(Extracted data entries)
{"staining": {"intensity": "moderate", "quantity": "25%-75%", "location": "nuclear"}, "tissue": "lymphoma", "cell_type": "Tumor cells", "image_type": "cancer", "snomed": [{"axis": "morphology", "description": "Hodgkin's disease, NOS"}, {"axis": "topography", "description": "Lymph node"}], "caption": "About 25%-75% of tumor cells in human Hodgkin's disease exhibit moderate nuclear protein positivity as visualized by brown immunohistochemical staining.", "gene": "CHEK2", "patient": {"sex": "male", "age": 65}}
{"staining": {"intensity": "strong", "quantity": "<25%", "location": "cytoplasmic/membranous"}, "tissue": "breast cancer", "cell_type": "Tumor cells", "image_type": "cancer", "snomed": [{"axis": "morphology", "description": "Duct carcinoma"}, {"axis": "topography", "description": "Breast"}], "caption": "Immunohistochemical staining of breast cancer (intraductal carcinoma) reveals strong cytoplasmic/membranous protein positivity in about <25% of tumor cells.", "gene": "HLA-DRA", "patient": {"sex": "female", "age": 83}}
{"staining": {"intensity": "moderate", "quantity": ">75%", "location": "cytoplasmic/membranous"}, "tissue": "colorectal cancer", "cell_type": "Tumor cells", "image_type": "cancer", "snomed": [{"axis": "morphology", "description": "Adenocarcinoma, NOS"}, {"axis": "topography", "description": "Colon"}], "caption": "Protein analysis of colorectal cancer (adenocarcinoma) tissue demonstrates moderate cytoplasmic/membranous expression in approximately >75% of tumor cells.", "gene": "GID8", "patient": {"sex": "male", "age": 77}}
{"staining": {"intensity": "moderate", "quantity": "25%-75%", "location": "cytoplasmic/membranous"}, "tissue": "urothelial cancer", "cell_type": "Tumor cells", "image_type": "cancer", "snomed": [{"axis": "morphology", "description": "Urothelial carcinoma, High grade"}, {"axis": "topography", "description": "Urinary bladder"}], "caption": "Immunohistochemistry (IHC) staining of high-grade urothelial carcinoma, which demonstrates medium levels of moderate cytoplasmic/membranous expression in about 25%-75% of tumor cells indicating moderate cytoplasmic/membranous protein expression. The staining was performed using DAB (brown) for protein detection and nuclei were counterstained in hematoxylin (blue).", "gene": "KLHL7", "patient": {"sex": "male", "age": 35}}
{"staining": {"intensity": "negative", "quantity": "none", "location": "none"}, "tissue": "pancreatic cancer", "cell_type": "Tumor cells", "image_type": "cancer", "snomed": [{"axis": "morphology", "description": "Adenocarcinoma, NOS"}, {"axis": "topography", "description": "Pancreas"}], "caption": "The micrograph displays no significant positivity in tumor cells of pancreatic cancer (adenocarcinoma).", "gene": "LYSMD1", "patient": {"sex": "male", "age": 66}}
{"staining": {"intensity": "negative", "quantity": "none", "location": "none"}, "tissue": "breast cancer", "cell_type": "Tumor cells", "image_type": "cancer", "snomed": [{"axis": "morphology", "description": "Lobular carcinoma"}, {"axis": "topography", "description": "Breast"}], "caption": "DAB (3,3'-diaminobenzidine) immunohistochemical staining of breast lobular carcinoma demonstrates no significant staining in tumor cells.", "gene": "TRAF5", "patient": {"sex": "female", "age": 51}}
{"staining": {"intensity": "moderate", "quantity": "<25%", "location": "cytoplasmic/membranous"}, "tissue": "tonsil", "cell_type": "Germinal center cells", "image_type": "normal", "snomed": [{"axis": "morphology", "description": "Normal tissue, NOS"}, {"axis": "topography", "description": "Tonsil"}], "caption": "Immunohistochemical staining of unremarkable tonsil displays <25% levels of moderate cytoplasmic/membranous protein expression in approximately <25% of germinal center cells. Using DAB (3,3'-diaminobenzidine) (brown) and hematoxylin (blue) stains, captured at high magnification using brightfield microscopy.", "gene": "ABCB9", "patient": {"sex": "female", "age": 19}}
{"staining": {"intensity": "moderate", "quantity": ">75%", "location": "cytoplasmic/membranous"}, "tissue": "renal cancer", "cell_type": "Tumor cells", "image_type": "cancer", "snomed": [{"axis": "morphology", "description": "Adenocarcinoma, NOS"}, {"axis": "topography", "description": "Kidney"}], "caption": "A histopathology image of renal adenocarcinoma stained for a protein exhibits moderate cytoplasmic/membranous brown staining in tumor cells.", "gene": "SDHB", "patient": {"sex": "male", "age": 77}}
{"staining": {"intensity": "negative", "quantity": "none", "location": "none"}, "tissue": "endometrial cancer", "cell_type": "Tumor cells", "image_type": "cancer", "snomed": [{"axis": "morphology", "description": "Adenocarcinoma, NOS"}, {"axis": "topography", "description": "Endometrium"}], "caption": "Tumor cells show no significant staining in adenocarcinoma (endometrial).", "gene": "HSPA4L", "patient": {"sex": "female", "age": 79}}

▶ **About this exercise**: Set down precisely the lines above between the line holding "(3,3'-diaminobenzidine) immunohistochemical staining" and the line holding "histopathology image of", inclusive, and nothing beyond them.

▶ **Output for this exercise**:
{"staining": {"intensity": "negative", "quantity": "none", "location": "none"}, "tissue": "breast cancer", "cell_type": "Tumor cells", "image_type": "cancer", "snomed": [{"axis": "morphology", "description": "Lobular carcinoma"}, {"axis": "topography", "description": "Breast"}], "caption": "DAB (3,3'-diaminobenzidine) immunohistochemical staining of breast lobular carcinoma demonstrates no significant staining in tumor cells.", "gene": "TRAF5", "patient": {"sex": "female", "age": 51}}
{"staining": {"intensity": "moderate", "quantity": "<25%", "location": "cytoplasmic/membranous"}, "tissue": "tonsil", "cell_type": "Germinal center cells", "image_type": "normal", "snomed": [{"axis": "morphology", "description": "Normal tissue, NOS"}, {"axis": "topography", "description": "Tonsil"}], "caption": "Immunohistochemical staining of unremarkable tonsil displays <25% levels of moderate cytoplasmic/membranous protein expression in approximately <25% of germinal center cells. Using DAB (3,3'-diaminobenzidine) (brown) and hematoxylin (blue) stains, captured at high magnification using brightfield microscopy.", "gene": "ABCB9", "patient": {"sex": "female", "age": 19}}
{"staining": {"intensity": "moderate", "quantity": ">75%", "location": "cytoplasmic/membranous"}, "tissue": "renal cancer", "cell_type": "Tumor cells", "image_type": "cancer", "snomed": [{"axis": "morphology", "description": "Adenocarcinoma, NOS"}, {"axis": "topography", "description": "Kidney"}], "caption": "A histopathology image of renal adenocarcinoma stained for a protein exhibits moderate cytoplasmic/membranous brown staining in tumor cells.", "gene": "SDHB", "patient": {"sex": "male", "age": 77}}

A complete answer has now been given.